BEGIN RECORDS SHOWN
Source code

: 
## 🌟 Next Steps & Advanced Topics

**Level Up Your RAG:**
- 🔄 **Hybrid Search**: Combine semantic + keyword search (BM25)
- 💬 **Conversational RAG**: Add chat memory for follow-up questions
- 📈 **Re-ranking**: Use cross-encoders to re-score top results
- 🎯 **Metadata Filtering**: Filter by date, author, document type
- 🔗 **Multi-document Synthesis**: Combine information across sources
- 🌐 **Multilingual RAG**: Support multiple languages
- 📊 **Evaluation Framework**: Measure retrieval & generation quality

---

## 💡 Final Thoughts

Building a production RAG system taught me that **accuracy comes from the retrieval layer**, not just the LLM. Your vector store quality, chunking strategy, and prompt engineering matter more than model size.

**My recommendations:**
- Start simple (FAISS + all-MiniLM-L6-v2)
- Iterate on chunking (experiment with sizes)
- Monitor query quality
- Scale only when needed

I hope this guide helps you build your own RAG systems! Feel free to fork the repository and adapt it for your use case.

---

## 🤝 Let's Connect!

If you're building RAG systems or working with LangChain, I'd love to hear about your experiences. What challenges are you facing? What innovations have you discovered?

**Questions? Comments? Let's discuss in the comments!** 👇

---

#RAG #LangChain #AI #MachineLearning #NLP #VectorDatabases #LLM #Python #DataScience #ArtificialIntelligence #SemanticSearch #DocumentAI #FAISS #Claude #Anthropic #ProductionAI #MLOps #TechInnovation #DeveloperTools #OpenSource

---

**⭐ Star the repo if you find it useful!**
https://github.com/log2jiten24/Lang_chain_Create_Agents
END RECORDS SHOWN
• [WHAT YOU NEED TO DO]
Please quote all of the data above word for word.

• [REPLY]
Source code

: 
## 🌟 Next Steps & Advanced Topics

**Level Up Your RAG:**
- 🔄 **Hybrid Search**: Combine semantic + keyword search (BM25)
- 💬 **Conversational RAG**: Add chat memory for follow-up questions
- 📈 **Re-ranking**: Use cross-encoders to re-score top results
- 🎯 **Metadata Filtering**: Filter by date, author, document type
- 🔗 **Multi-document Synthesis**: Combine information across sources
- 🌐 **Multilingual RAG**: Support multiple languages
- 📊 **Evaluation Framework**: Measure retrieval & generation quality

---

## 💡 Final Thoughts

Building a production RAG system taught me that **accuracy comes from the retrieval layer**, not just the LLM. Your vector store quality, chunking strategy, and prompt engineering matter more than model size.

**My recommendations:**
- Start simple (FAISS + all-MiniLM-L6-v2)
- Iterate on chunking (experiment with sizes)
- Monitor query quality
- Scale only when needed

I hope this guide helps you build your own RAG systems! Feel free to fork the repository and adapt it for your use case.

---

## 🤝 Let's Connect!

If you're building RAG systems or working with LangChain, I'd love to hear about your experiences. What challenges are you facing? What innovations have you discovered?

**Questions? Comments? Let's discuss in the comments!** 👇

---

#RAG #LangChain #AI #MachineLearning #NLP #VectorDatabases #LLM #Python #DataScience #ArtificialIntelligence #SemanticSearch #DocumentAI #FAISS #Claude #Anthropic #ProductionAI #MLOps #TechInnovation #DeveloperTools #OpenSource

---

**⭐ Star the repo if you find it useful!**
https://github.com/log2jiten24/Lang_chain_Create_Agents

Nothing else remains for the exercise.